» Data records
⁂
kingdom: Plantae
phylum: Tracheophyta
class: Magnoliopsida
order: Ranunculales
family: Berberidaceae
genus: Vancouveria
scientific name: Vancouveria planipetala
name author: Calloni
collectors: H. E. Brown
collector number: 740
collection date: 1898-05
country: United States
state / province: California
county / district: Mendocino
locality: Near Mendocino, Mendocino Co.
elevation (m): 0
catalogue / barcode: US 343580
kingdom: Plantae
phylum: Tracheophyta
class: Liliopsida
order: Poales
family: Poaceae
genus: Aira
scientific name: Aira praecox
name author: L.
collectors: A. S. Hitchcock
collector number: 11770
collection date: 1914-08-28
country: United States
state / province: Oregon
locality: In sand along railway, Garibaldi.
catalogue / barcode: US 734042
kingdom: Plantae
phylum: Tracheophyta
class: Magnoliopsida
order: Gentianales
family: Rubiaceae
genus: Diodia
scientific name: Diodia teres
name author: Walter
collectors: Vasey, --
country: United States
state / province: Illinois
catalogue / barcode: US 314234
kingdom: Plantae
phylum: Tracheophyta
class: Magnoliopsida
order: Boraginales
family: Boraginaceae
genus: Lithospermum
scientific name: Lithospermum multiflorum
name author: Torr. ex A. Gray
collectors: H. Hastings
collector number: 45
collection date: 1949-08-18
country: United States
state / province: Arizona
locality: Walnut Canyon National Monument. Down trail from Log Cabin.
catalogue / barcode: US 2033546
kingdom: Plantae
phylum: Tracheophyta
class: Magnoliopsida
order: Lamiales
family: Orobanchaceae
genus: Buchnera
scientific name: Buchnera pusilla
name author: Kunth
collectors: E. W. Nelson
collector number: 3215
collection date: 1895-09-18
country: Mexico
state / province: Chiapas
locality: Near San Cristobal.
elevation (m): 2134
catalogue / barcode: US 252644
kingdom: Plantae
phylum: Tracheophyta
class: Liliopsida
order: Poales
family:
⁂
» The exercise
Set out every line of the material as a numbered list, skipping any blank lines.

» The reply
1. kingdom: Plantae
2. phylum: Tracheophyta
3. class: Magnoliopsida
4. order: Ranunculales
5. family: Berberidaceae
6. genus: Vancouveria
7. scientific name: Vancouveria planipetala
8. name author: Calloni
9. collectors: H. E. Brown
10. collector number: 740
11. collection date: 1898-05
12. country: United States
13. state / province: California
14. county / district: Mendocino
15. locality: Near Mendocino, Mendocino Co.
16. elevation (m): 0
17. catalogue / barcode: US 343580
18. kingdom: Plantae
19. phylum: Tracheophyta
20. class: Liliopsida
21. order: Poales
22. family: Poaceae
23. genus: Aira
24. scientific name: Aira praecox
25. name author: L.
26. collectors: A. S. Hitchcock
27. collector number: 11770
28. collection date: 1914-08-28
29. country: United States
30. state / province: Oregon
31. locality: In sand along railway, Garibaldi.
32. catalogue / barcode: US 734042
33. kingdom: Plantae
34. phylum: Tracheophyta
35. class: Magnoliopsida
36. order: Gentianales
37. family: Rubiaceae
38. genus: Diodia
39. scientific name: Diodia teres
40. name author: Walter
41. collectors: Vasey, --
42. country: United States
43. state / province: Illinois
44. catalogue / barcode: US 314234
45. kingdom: Plantae
46. phylum: Tracheophyta
47. class: Magnoliopsida
48. order: Boraginales
49. family: Boraginaceae
50. genus: Lithospermum
51. scientific name: Lithospermum multiflorum
52. name author: Torr. ex A. Gray
53. collectors: H. Hastings
54. collector number: 45
55. collection date: 1949-08-18
56. country: United States
57. state / province: Arizona
58. locality: Walnut Canyon National Monument. Down trail from Log Cabin.
59. catalogue / barcode: US 2033546
60. kingdom: Plantae
61. phylum: Tracheophyta
62. class: Magnoliopsida
63. order: Lamiales
64. family: Orobanchaceae
65. genus: Buchnera
66. scientific name: Buchnera pusilla
67. name author: Kunth
68. collectors: E. W. Nelson
69. collector number: 3215
70. collection date: 1895-09-18
71. country: Mexico
72. state / province: Chiapas
73. locality: Near San Cristobal.
74. elevation (m): 2134
75. catalogue / barcode: US 252644
76. kingdom: Plantae
77. phylum: Tracheophyta
78. class: Liliopsida
79. order: Poales
80. family:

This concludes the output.